Collected data:
>>>

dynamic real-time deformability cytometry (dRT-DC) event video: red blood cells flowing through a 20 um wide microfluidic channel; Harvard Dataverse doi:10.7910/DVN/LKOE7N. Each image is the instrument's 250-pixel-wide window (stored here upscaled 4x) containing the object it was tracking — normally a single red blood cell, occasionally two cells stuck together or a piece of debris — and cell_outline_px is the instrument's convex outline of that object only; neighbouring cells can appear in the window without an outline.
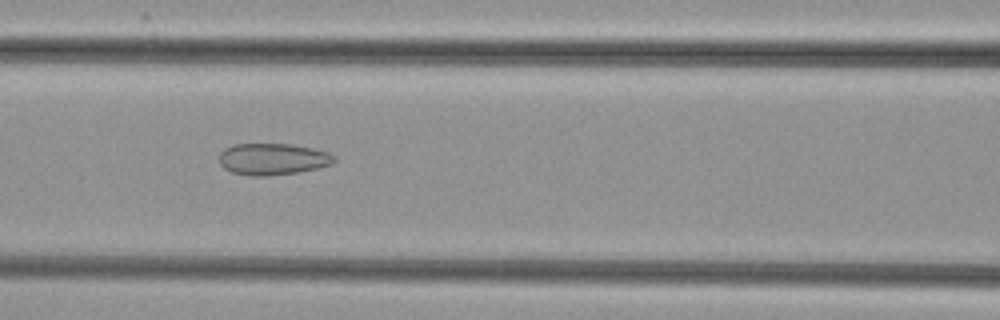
{"species": "common noctule bat (a hibernating species)", "species_latin": "Nyctalus noctula", "temperature_condition": "cold", "stored_images_in_passage": 48, "camera_frame_rate_fps": 3000, "um_per_image_px": 0.085, "animal": {"sex": "female", "body_mass_g": 29.2, "forearm_length_mm": 56.3}, "frame": {"image": 1, "passage_image": 19, "time_ms": 6.0, "image_size_px": [1000, 320], "cell_outline_px": [[336, 160], [332, 164], [316, 168], [296, 172], [268, 176], [248, 176], [232, 172], [224, 168], [220, 164], [220, 152], [224, 148], [232, 144], [292, 144], [312, 148], [328, 152], [336, 156]], "centroid_in_image_um": [23.17, 13.52], "position_along_channel_um": 143.4, "area_um2": 21.27}}
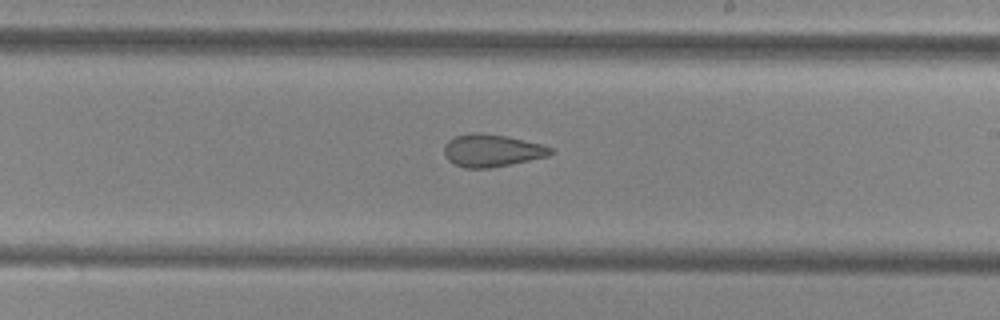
{"frame": {"image": 2, "passage_image": 27, "time_ms": 8.667, "image_size_px": [1000, 320], "cell_outline_px": [[552, 152], [548, 156], [488, 168], [464, 168], [448, 160], [444, 152], [444, 144], [448, 140], [456, 136], [472, 132], [480, 132], [508, 136], [540, 144], [552, 148]], "centroid_in_image_um": [41.76, 12.78], "position_along_channel_um": 247.2, "area_um2": 19.94}}
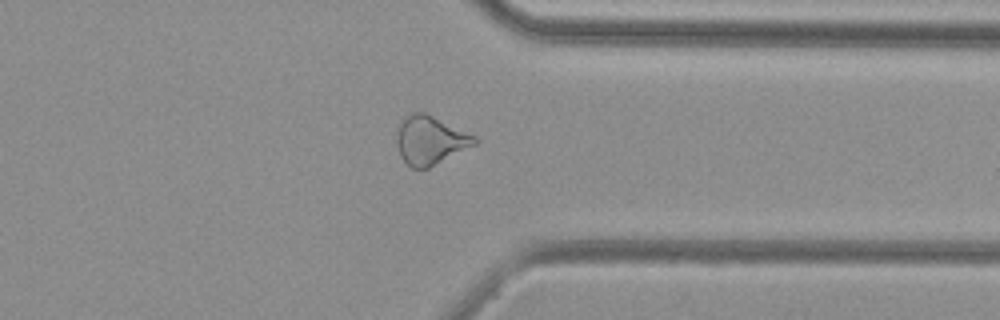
{"frame": {"image": 3, "passage_image": 37, "time_ms": 12.0, "image_size_px": [1000, 320], "cell_outline_px": [[480, 140], [476, 144], [428, 168], [412, 168], [400, 156], [396, 144], [396, 136], [400, 124], [408, 116], [416, 112], [424, 112], [476, 136]], "centroid_in_image_um": [36.58, 11.93], "position_along_channel_um": 374.8, "area_um2": 21.68}}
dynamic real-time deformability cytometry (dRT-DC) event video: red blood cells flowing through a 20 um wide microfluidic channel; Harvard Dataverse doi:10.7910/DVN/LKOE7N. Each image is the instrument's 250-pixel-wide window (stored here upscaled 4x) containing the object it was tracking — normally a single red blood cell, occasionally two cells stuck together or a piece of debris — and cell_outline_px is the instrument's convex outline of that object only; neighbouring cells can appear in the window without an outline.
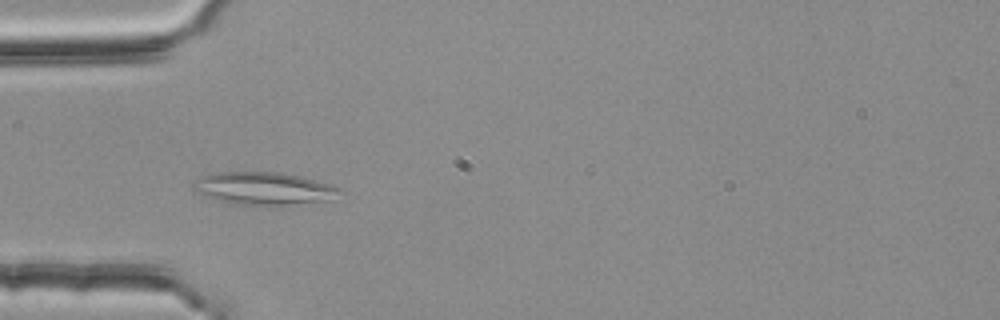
{"species": "common noctule bat (a hibernating species)", "species_latin": "Nyctalus noctula", "temperature_condition": "room temperature", "stored_images_in_passage": 38, "camera_frame_rate_fps": 3000, "um_per_image_px": 0.085, "animal": {"sex": "female", "body_mass_g": 25.1}, "frame": {"image": 1, "passage_image": 3, "time_ms": 0.667, "image_size_px": [1000, 320], "cell_outline_px": [[344, 192], [332, 200], [272, 208], [240, 204], [192, 192], [192, 184], [204, 176], [216, 172], [280, 172], [300, 176], [332, 184], [340, 188]], "centroid_in_image_um": [22.54, 16.05], "position_along_channel_um": 62.5, "area_um2": 28.5}}
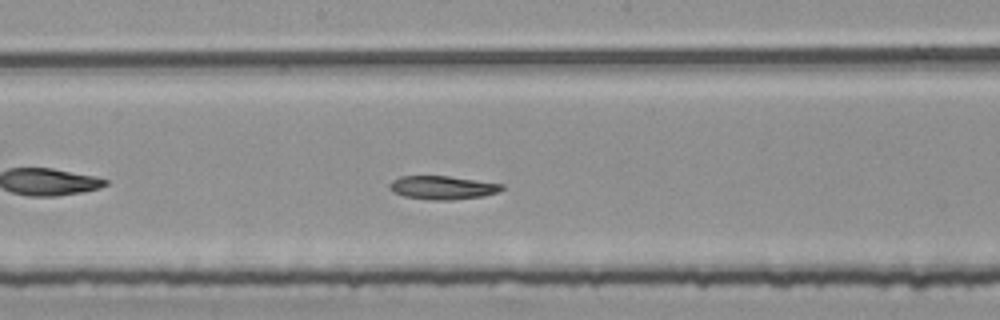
{"frame": {"image": 2, "passage_image": 15, "time_ms": 4.667, "image_size_px": [1000, 320], "cell_outline_px": [[504, 188], [496, 192], [484, 196], [452, 200], [432, 200], [404, 196], [392, 192], [388, 188], [388, 184], [392, 180], [400, 176], [448, 176], [504, 184]], "centroid_in_image_um": [37.58, 15.94], "position_along_channel_um": 210.6, "area_um2": 15.43}}
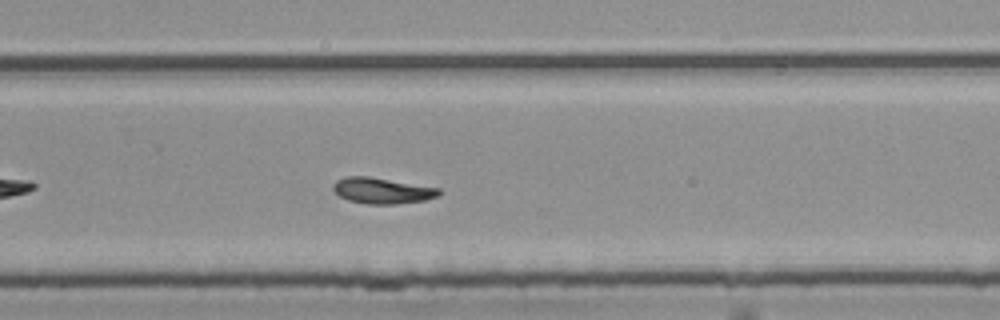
{"frame": {"image": 3, "passage_image": 22, "time_ms": 7.0, "image_size_px": [1000, 320], "cell_outline_px": [[440, 196], [424, 200], [396, 204], [368, 204], [348, 200], [340, 196], [332, 188], [332, 184], [336, 180], [344, 176], [368, 176], [440, 188]], "centroid_in_image_um": [32.47, 16.2], "position_along_channel_um": 297.3, "area_um2": 16.01}}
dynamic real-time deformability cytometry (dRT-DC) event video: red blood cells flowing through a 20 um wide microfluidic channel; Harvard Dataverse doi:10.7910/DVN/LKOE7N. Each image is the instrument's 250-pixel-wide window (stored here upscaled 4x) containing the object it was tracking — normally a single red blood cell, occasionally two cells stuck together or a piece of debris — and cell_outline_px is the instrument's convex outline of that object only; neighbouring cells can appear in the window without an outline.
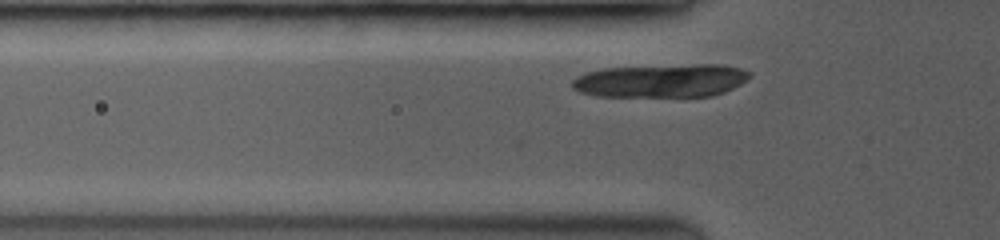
{"species": "common noctule bat (a hibernating species)", "species_latin": "Nyctalus noctula", "temperature_condition": "room temperature", "stored_images_in_passage": 7, "camera_frame_rate_fps": 3500, "um_per_image_px": 0.085, "animal": {"sex": "female", "body_mass_g": 19.0, "forearm_length_mm": 53.3}, "frame": {"image": 1, "passage_image": 2, "time_ms": 0.571, "image_size_px": [1000, 240], "cell_outline_px": [[752, 76], [740, 84], [724, 92], [712, 96], [600, 96], [584, 92], [572, 88], [572, 80], [576, 76], [588, 72], [604, 68], [696, 64], [720, 64], [740, 68], [748, 72]], "centroid_in_image_um": [56.22, 6.85], "position_along_channel_um": 69.6, "area_um2": 34.16}}
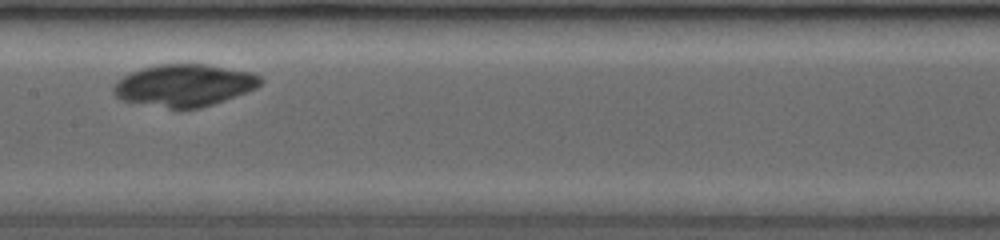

<<<

Task prompt ▸ Reproduce each record above by retyping it exactly; omit all images.

Answer ▸
dynamic real-time deformability cytometry (dRT-DC) event video: red blood cells flowing through a 20 um wide microfluidic channel; Harvard Dataverse doi:10.7910/DVN/LKOE7N. Each image is the instrument's 250-pixel-wide window (stored here upscaled 4x) containing the object it was tracking — normally a single red blood cell, occasionally two cells stuck together or a piece of debris — and cell_outline_px is the instrument's convex outline of that object only; neighbouring cells can appear in the window without an outline.
{"species": "common noctule bat (a hibernating species)", "species_latin": "Nyctalus noctula", "temperature_condition": "cold", "stored_images_in_passage": 48, "camera_frame_rate_fps": 3000, "um_per_image_px": 0.085, "animal": {"sex": "female", "body_mass_g": 29.2, "forearm_length_mm": 56.3}, "frame": {"image": 1, "passage_image": 19, "time_ms": 6.0, "image_size_px": [1000, 320], "cell_outline_px": [[336, 160], [332, 164], [316, 168], [296, 172], [268, 176], [248, 176], [232, 172], [224, 168], [220, 164], [220, 152], [224, 148], [232, 144], [292, 144], [312, 148], [328, 152], [336, 156]], "centroid_in_image_um": [23.17, 13.52], "position_along_channel_um": 143.4, "area_um2": 21.27}}
{"frame": {"image": 2, "passage_image": 27, "time_ms": 8.667, "image_size_px": [1000, 320], "cell_outline_px": [[552, 152], [548, 156], [488, 168], [464, 168], [448, 160], [444, 152], [444, 144], [448, 140], [456, 136], [472, 132], [480, 132], [508, 136], [540, 144], [552, 148]], "centroid_in_image_um": [41.76, 12.78], "position_along_channel_um": 247.2, "area_um2": 19.94}}
{"frame": {"image": 3, "passage_image": 37, "time_ms": 12.0, "image_size_px": [1000, 320], "cell_outline_px": [[480, 140], [476, 144], [428, 168], [412, 168], [400, 156], [396, 144], [396, 136], [400, 124], [408, 116], [416, 112], [424, 112], [476, 136]], "centroid_in_image_um": [36.58, 11.93], "position_along_channel_um": 374.8, "area_um2": 21.68}}
dynamic real-time deformability cytometry (dRT-DC) event video: red blood cells flowing through a 20 um wide microfluidic channel; Harvard Dataverse doi:10.7910/DVN/LKOE7N. Each image is the instrument's 250-pixel-wide window (stored here upscaled 4x) containing the object it was tracking — normally a single red blood cell, occasionally two cells stuck together or a piece of debris — and cell_outline_px is the instrument's convex outline of that object only; neighbouring cells can appear in the window without an outline.
{"species": "common noctule bat (a hibernating species)", "species_latin": "Nyctalus noctula", "temperature_condition": "room temperature", "stored_images_in_passage": 38, "camera_frame_rate_fps": 3000, "um_per_image_px": 0.085, "animal": {"sex": "female", "body_mass_g": 25.1}, "frame": {"image": 1, "passage_image": 3, "time_ms": 0.667, "image_size_px": [1000, 320], "cell_outline_px": [[344, 192], [332, 200], [272, 208], [240, 204], [192, 192], [192, 184], [204, 176], [216, 172], [280, 172], [300, 176], [332, 184], [340, 188]], "centroid_in_image_um": [22.54, 16.05], "position_along_channel_um": 62.5, "area_um2": 28.5}}
{"frame": {"image": 2, "passage_image": 15, "time_ms": 4.667, "image_size_px": [1000, 320], "cell_outline_px": [[504, 188], [496, 192], [484, 196], [452, 200], [432, 200], [404, 196], [392, 192], [388, 188], [388, 184], [392, 180], [400, 176], [448, 176], [504, 184]], "centroid_in_image_um": [37.58, 15.94], "position_along_channel_um": 210.6, "area_um2": 15.43}}
{"frame": {"image": 3, "passage_image": 22, "time_ms": 7.0, "image_size_px": [1000, 320], "cell_outline_px": [[440, 196], [424, 200], [396, 204], [368, 204], [348, 200], [340, 196], [332, 188], [332, 184], [336, 180], [344, 176], [368, 176], [440, 188]], "centroid_in_image_um": [32.47, 16.2], "position_along_channel_um": 297.3, "area_um2": 16.01}}
dynamic real-time deformability cytometry (dRT-DC) event video: red blood cells flowing through a 20 um wide microfluidic channel; Harvard Dataverse doi:10.7910/DVN/LKOE7N. Each image is the instrument's 250-pixel-wide window (stored here upscaled 4x) containing the object it was tracking — normally a single red blood cell, occasionally two cells stuck together or a piece of debris — and cell_outline_px is the instrument's convex outline of that object only; neighbouring cells can appear in the window without an outline.
{"species": "common noctule bat (a hibernating species)", "species_latin": "Nyctalus noctula", "temperature_condition": "room temperature", "stored_images_in_passage": 7, "camera_frame_rate_fps": 3500, "um_per_image_px": 0.085, "animal": {"sex": "female", "body_mass_g": 19.0, "forearm_length_mm": 53.3}, "frame": {"image": 1, "passage_image": 2, "time_ms": 0.571, "image_size_px": [1000, 240], "cell_outline_px": [[752, 76], [740, 84], [724, 92], [712, 96], [600, 96], [584, 92], [572, 88], [572, 80], [576, 76], [588, 72], [604, 68], [696, 64], [720, 64], [740, 68], [748, 72]], "centroid_in_image_um": [56.22, 6.85], "position_along_channel_um": 69.6, "area_um2": 34.16}}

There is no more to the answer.